Kagan: Retrans Fees Rise to $9.3B By 2020

SNL Kagan revised its retransmission consent fee projections, saying Monday that it expects broadcasters to reap $9.3 billion in charges by 2020, nearly twice the $4.9 billion they are expected to gain in 2014.

The growth projections are based on rising per-month, per subscriber fees for TV station owners in recent negotiations, Kagan said in a statement, as well as a new set of expectations for what broadcast networks are asking in programming compensation from their affiliates. This comes despite recent regulatory efforts to  chip away at TV stations bargaining positions. SNL Kagan’s projections call for retrans revenues to rise to $8.78 billion by 2019, versus their 2019 projection of $7.64 billion from last year.

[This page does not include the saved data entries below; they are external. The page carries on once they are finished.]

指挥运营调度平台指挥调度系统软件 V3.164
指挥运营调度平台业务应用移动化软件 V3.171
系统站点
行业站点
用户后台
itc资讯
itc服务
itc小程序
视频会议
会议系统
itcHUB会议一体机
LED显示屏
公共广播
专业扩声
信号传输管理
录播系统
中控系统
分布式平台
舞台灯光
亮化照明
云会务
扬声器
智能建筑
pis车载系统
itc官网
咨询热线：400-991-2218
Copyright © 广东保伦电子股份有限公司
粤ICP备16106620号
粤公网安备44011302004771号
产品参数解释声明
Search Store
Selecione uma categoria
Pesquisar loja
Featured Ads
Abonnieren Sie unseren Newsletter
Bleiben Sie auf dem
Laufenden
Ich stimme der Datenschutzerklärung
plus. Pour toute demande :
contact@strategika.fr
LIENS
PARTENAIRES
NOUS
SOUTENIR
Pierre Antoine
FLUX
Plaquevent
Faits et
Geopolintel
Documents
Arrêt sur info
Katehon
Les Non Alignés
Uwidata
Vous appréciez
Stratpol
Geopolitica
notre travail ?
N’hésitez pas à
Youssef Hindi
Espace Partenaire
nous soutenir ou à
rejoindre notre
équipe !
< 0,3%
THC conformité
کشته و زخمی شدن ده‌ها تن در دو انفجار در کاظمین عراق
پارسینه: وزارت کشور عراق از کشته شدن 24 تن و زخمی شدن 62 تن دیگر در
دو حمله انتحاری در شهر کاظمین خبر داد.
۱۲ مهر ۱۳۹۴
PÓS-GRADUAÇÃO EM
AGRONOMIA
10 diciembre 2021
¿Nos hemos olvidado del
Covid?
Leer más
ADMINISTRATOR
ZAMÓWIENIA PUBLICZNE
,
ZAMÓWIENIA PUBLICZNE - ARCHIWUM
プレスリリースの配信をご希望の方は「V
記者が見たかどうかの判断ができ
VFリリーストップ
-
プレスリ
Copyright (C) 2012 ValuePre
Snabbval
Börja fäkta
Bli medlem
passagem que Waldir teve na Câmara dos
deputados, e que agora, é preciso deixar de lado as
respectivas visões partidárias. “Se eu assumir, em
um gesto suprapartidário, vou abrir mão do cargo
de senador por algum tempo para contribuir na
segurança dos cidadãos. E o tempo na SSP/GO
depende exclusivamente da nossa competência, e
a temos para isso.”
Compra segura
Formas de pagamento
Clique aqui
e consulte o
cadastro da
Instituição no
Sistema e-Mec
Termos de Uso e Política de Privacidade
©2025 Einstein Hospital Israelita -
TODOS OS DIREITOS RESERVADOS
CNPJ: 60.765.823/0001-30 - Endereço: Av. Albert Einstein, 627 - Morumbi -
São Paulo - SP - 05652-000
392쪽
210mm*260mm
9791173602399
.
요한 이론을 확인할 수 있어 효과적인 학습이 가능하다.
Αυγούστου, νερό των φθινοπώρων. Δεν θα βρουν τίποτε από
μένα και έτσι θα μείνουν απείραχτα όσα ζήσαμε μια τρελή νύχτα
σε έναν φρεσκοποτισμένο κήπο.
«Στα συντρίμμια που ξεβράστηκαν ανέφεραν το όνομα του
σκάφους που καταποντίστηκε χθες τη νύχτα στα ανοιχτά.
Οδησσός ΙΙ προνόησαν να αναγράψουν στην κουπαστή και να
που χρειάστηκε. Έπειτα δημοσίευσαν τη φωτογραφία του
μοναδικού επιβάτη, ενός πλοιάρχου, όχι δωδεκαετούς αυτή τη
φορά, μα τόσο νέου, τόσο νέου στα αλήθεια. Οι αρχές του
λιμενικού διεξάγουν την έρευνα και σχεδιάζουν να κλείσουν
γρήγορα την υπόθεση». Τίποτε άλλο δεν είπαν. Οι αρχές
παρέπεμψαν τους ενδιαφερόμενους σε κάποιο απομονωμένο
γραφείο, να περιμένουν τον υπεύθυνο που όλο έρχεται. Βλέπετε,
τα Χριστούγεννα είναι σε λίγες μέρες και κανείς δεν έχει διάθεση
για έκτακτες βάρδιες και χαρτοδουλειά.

Kagan estimates that the average retrans fee will rise to $1.32 per subscriber per month by 2017, putting TV stations above all but five basic cable networks in terms of affiliate fees per sub per month, with networks such as ESPN ($7.72) and TNT ($1.92) all still above that average mark. Most RSNs are projected to be significantly above this $1.26 benchmark.

SNL Kagan has also updated their reverse retrans projections, or the money that flows back to networks from their affiliate stations. Kagan nnow predicts that reverse retrans could increase from $1.53 billion in 2015 to $3.22 billion in 2020.